Dawn Reader

Dawn Reader
from Open Door Coffee Co.; Hudson, OH; Oct. 26, 2016

Saturday, July 2, 2016

A Harry Potter Anniversary, 4 (and final)


A couple of days ago marked the anniversary of the publication of the 1st Harry Potter novel in 1997. And I began "serializing" a speech I made at Western Reserve Academy about my experiences reading HP. In that first installment I wrote about how I'm an obsessive reader of an author's complete works; in the second, about other authors’ complete works I’d read—especially Anthony Trollope; in the third, about hat was it that made me cave, that made me read all of Potter? Reminder; I delivered this speech at Western Reserve Academy on May 4, 2012.

Next day I bought the books.  And by the first of August, as I’ve already said, I’d read the entire Potter-saga.

And I was weeping.
Crying like a sissy.  Like grandson Logan seeing a costumed lunatic on stilts.
The whole damn thing just got to me.
Yes, the stories are derivative—what fantasy novels aren’t?  And, yes, Rowling often tells us more than we want or maybe even need to know.  But—and here I believe is her greatest asset as a writer for young readers—she tells the truth.  By the time children can read, and surely by the time they have advanced very far in school, they know this world is not always a good place.  They know they are sometimes hurt by people who love them; they know they can’t trust everyone, even people in their own homes; they know that people have secrets; they know that “bad” people sometimes do good things, that “good” people sometimes do bad ones.  They know the meaning of fear.  They know that if they tell the truth and say what they believe, they will probably suffer.  They know that if they are not like everyone else, they will suffer.  They know that no matter what they do, they will suffer.  They know that cheaters can win.  That liars can get away with it.  Yet they also know that it’s still better to be on the right side, no matter what.  Better to battle Voldemort and be scared and scarred than to join him and be destroyed.
This is the world whose geography J. K. Rowling charts in the Harry Potter books.  It is a fantasy world more real than what exists in many “realistic” novels—or certainly on “reality television.”  It is a world that children live in.  And they recognize it immediately.  I know I did.

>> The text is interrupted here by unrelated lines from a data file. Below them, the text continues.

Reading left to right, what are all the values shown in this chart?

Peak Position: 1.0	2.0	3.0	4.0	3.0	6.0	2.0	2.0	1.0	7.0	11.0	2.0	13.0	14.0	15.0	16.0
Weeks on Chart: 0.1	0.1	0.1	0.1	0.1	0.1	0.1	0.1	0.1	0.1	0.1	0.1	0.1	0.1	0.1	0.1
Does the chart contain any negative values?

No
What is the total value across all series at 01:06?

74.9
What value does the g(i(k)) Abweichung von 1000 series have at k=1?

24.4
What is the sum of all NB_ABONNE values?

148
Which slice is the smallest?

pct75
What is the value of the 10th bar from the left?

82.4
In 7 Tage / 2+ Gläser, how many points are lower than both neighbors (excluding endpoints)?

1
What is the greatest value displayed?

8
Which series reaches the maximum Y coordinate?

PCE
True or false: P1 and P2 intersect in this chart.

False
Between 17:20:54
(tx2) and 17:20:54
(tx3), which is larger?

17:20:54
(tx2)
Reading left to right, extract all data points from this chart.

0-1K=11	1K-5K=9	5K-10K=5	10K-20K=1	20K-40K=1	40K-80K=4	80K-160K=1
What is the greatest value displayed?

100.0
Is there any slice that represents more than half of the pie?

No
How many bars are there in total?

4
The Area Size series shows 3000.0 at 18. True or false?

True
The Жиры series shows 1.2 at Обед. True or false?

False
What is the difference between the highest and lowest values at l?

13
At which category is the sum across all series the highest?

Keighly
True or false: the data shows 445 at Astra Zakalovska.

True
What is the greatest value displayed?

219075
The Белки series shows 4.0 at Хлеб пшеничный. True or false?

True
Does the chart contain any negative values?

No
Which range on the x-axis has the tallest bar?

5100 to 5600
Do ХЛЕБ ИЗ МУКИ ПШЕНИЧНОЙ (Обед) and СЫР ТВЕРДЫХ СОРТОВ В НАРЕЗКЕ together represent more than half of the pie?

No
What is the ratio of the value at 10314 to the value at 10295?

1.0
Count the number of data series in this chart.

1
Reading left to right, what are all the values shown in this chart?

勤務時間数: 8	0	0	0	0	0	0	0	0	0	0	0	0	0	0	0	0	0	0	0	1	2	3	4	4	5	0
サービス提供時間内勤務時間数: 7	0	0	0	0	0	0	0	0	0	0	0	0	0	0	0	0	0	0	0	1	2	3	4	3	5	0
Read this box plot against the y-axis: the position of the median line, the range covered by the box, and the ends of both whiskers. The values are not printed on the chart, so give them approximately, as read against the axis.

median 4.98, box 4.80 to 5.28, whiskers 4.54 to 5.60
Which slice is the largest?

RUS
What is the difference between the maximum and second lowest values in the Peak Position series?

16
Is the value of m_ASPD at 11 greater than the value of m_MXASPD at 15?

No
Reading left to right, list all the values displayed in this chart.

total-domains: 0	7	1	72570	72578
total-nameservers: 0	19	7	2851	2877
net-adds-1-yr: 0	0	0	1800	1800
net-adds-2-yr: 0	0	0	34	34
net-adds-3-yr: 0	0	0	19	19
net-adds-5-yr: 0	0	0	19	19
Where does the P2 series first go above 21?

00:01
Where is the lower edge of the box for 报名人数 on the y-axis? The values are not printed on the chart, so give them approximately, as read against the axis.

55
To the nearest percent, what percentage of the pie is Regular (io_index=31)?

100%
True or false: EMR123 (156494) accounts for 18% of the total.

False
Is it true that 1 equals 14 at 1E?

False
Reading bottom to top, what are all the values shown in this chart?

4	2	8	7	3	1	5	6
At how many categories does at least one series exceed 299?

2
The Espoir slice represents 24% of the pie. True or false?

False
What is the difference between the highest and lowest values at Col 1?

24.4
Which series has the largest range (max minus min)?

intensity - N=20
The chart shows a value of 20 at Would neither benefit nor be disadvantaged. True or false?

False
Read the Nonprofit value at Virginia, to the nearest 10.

On the night of Monday, October 22, 2007, almost exactly three months after I polished off Potter, I savor, in bed, the last sentence of Trollope’s last, unfinished novel, The Landleaguers, a bit of dialogue.  A man says: … they don’t lave a por boy any pace.
And that’s it.  And Anthony Trollope’s last published word … peace.
I get out of bed, walk over to the study of my wife, who is writing, eyes locked on her screen.  I hold The Landleaguers before me, fanning its pages.  Joyce hears, turns, sees me and the book.  Sees the tears in my eyes.  She knows that look.  She’s seen it before.  And, months (years?) hence, I hope she’ll see it again.

Perhaps she will  For now rising near my bed is a new pile—a tower of Richard Powers’ novels.  His first?  1985: Three Farmers on Their Way to a Dance.
As I finger that first volume, whose cover shows an old photograph of three young farmers in their dark ill-fitting suits walking down a country road, the title makes me think of the very end of Shakespeare’s Much Ado About Nothing.  A wedding is about to commence—weddings often mark the end of Shakespeare’s comedies, a device still popular—and the happy bridegroom, Benedick, decides he wants to dance before the service.  And so he cries out: Strike up, pipers!
And then everyone just dances and dances and dances …

**Note: I read several of Powers' novels (which I loved), then got sidetracked and was reading all of John O'Hara ... I'll get back to RP, though!